The Agora was the heart of ancient Athens, the focus of political, commercial, administrative and social activity, the religious and cultural centre, and the seat of justice. 

The site was occupied without interruption in all periods of the city's history. It was used as a residential and burial area as early as the Late Neolithic period (3000 B.C.). Early in the 6th century, in the time of Solon, the Agora became a public area.

After a series of repairs and remodellings, it reached its final rectangular form in the 2nd century B.C. Extensive building activity occured after the serious damage made by the Persians in 480/79 B.C., by the Romans in 89 B.C. and by the Herulae in A.D. 267 while, after the Slavic invasion in A.D. 580, It was gradually abandoned. From the Byzantine period until after 1834, when Athens became the capital of the independent Greek state, the Agora was again developed as a residential area. 

The first excavation campaigns were carried out by the Greek Archaeological Society in 1859-1912, and by the German Archaeological Institute in 1896-97. In 1890-91, a deep trench cut for the Athens-Peiraeus Railway brought to light extensive remains of ancient buildings. In 1931 the American School of Classical Studies started the systematic excavations with the financial support of J. Rockefeller and continued until 1941. Work was resumed in 1945 and is still continuing. In order to uncover the whole area of the Agora it was necessary to demolish around 400 modern buildings covering a total area of ca. 12 hectares.

++++++++++

**WHAT YOU ARE ASKED TO DO:** Continue the passage on the Athenian Agora from its final sentence. The material after this point comes from a different source than the passage on the Athenian Agora.

**DATA PROVIDED:**
++++++++++

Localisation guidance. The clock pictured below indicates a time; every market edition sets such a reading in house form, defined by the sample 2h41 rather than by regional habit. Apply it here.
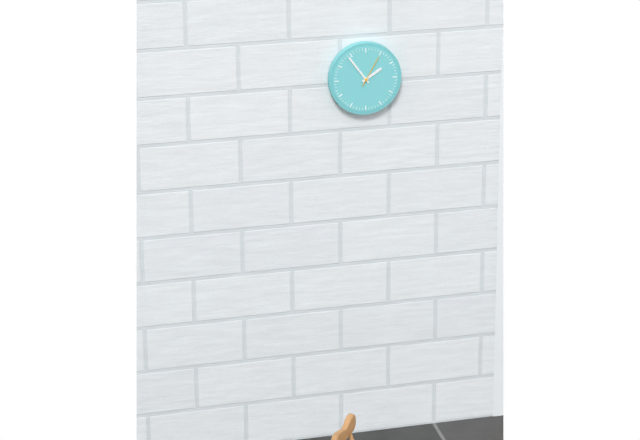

++++++++++

**OUTPUT FOR THIS EXERCISE:**
In the 19th century the four colossal figures of Giants and Tritons at the facade of the Gymnasium were restored by the Greek Archaeological Society. In the years 1953-56, the Stoa of Attalos was reconstructed to become a museum and in the same period the Byzantine church of Aghioi Apostoloi, built around A.D. 1000, was restored by the American School. Between 1972 and 1975, restoration and preservation work was carried out at the Hephaisteion; the area was cleared of the vegetation, and the roof of the temple was repaired in 1978 by the Archaeological Service.

The Ancient Agora of Athens is a flat area defined by the Sacred Rock of the Acropolis and the hill of Areopagus in the south and the hill of Kolonos Agoraios in the west. It is traversed by one of the most important ancient roads, the Panathenaic Way, which led to the Acropolis from the main gate of the city, the Dipylon Gate. This road served as the processional way for the great parade of the Panathenaic festival, which was held to honour the city patron goddess Athena. 

To the north, near the middle of the open square, lay the Altar of the Twelve Gods (522/1 BC). The sanctuary was a popular place of asylum. The altar was also considered the heart of Athens, the central milestone from which distances to outside places were measured.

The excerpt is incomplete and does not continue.